(CNN) -- The "extraordinary" rush to develop an 
Ebola vaccine is moving forward apace, the lead researcher told CNN's 
Christiane Amanpour on Tuesday, adding that the fast pace may engender 
ethical concerns about how it the vaccine is eventually implemented.
"This is, frankly, 
extraordinary," Adrian Hill of the Jenner Institute at Oxford University
 said. "We are trying to do in a few months something that might 
typically take 10 years. We've had accelerated reviews of all our 
applications, regulatory and ethical approvals, and so on."
"And we're now trying to 
proceed so quickly that if things go well, by the end of the year, this 
vaccine might actually be being used in the three affected countries in 
West Africa."
He said that the vaccine 
has been shown to be "really quite remarkably protective" in studies on 
monkeys at the National Institutes of Health in the U.S.Researchers are under 
tremendous pressure to develop a vaccine, as over 3,400 people have died
 in West Africa and a Spanish nurse's assistant was confirmed on Monday 
to be the first person to have contracted the virus outside of Africa.
But even if researchers 
are able to make enough vaccine, and have data showing that it is safe 
for use in humans and produces good immune responses, Hill said that 
they will would not know that "it actually works."
"So we're going to have 
to figure out a way of using the vaccine, and at the same time 
evaluating it. And there's a great deal of discussion about how you 
might do that now."Therein may lie ethical concerns.
There is little worry, he
 said, about administering a vaccine to humans in a phase one trial, as 
he said will begin this week in West Africa.
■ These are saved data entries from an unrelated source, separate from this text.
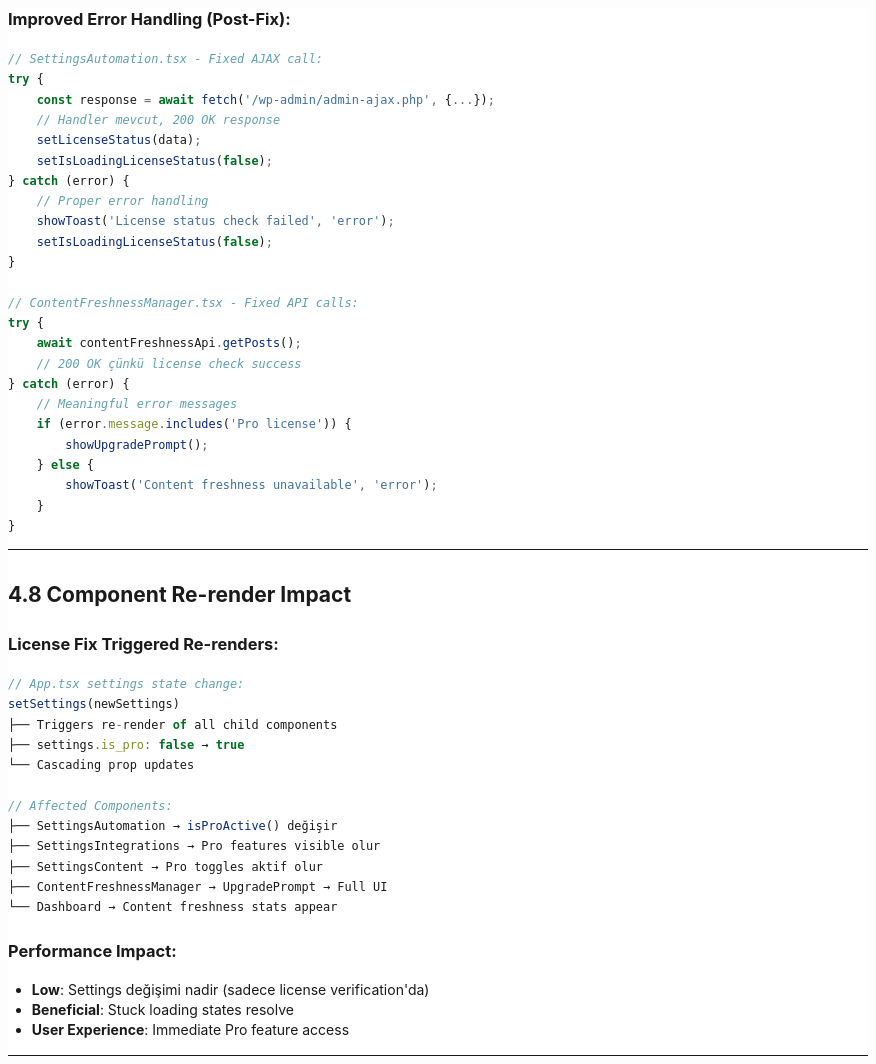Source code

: ### **Improved Error Handling (Post-Fix):**
```typescript
// SettingsAutomation.tsx - Fixed AJAX call:
try {
    const response = await fetch('/wp-admin/admin-ajax.php', {...});
    // Handler mevcut, 200 OK response
    setLicenseStatus(data);
    setIsLoadingLicenseStatus(false);
} catch (error) {
    // Proper error handling
    showToast('License status check failed', 'error');
    setIsLoadingLicenseStatus(false);
}

// ContentFreshnessManager.tsx - Fixed API calls:
try {
    await contentFreshnessApi.getPosts();
    // 200 OK çünkü license check success
} catch (error) {
    // Meaningful error messages
    if (error.message.includes('Pro license')) {
        showUpgradePrompt();
    } else {
        showToast('Content freshness unavailable', 'error');
    }
}
```

---

## 4.8 Component Re-render Impact

### **License Fix Triggered Re-renders:**
```typescript
// App.tsx settings state change:
setSettings(newSettings) 
├── Triggers re-render of all child components
├── settings.is_pro: false → true
└── Cascading prop updates

// Affected Components:
├── SettingsAutomation → isProActive() değişir
├── SettingsIntegrations → Pro features visible olur  
├── SettingsContent → Pro toggles aktif olur
├── ContentFreshnessManager → UpgradePrompt → Full UI
└── Dashboard → Content freshness stats appear
```

### **Performance Impact:**
- **Low**: Settings değişimi nadir (sadece license verification'da)
- **Beneficial**: Stuck loading states resolve
- **User Experience**: Immediate Pro feature access

---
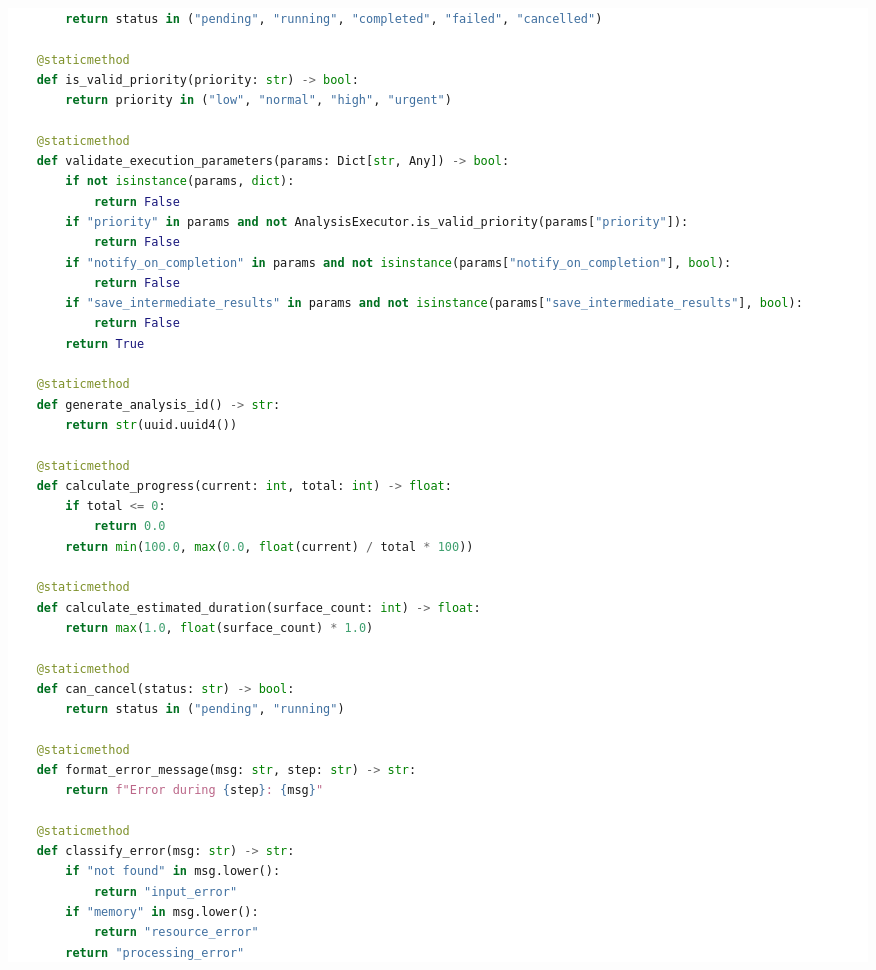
 ```python
        return status in ("pending", "running", "completed", "failed", "cancelled")

    @staticmethod
    def is_valid_priority(priority: str) -> bool:
        return priority in ("low", "normal", "high", "urgent")

    @staticmethod
    def validate_execution_parameters(params: Dict[str, Any]) -> bool:
        if not isinstance(params, dict):
            return False
        if "priority" in params and not AnalysisExecutor.is_valid_priority(params["priority"]):
            return False
        if "notify_on_completion" in params and not isinstance(params["notify_on_completion"], bool):
            return False
        if "save_intermediate_results" in params and not isinstance(params["save_intermediate_results"], bool):
            return False
        return True

    @staticmethod
    def generate_analysis_id() -> str:
        return str(uuid.uuid4())

    @staticmethod
    def calculate_progress(current: int, total: int) -> float:
        if total <= 0:
            return 0.0
        return min(100.0, max(0.0, float(current) / total * 100))

    @staticmethod
    def calculate_estimated_duration(surface_count: int) -> float:
        return max(1.0, float(surface_count) * 1.0)

    @staticmethod
    def can_cancel(status: str) -> bool:
        return status in ("pending", "running")

    @staticmethod
    def format_error_message(msg: str, step: str) -> str:
        return f"Error during {step}: {msg}"

    @staticmethod
    def classify_error(msg: str) -> str:
        if "not found" in msg.lower():
            return "input_error"
        if "memory" in msg.lower():
            return "resource_error"
        return "processing_error"
```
The issue is what you do 
after that.
"Once you've shown 
safety in those individuals, do you go on to deploy the vaccine in a 
very large population -- ideally of health-care workers who are at 
greatest risk -- without knowing that the vaccine actually works?"
"Or instead, do you wait
 several months -- maybe six months, maybe a year -- to prove absolutely
 that the vaccine has a certain efficacy and then start thinking about 
deploying it widely?"
"And if you wait that long, the epidemic might either be over, or the whole thing might be completely out of control."
"So that's the challenge -- to figure out what the best thing to do, given those conflicting priorities as I've described them."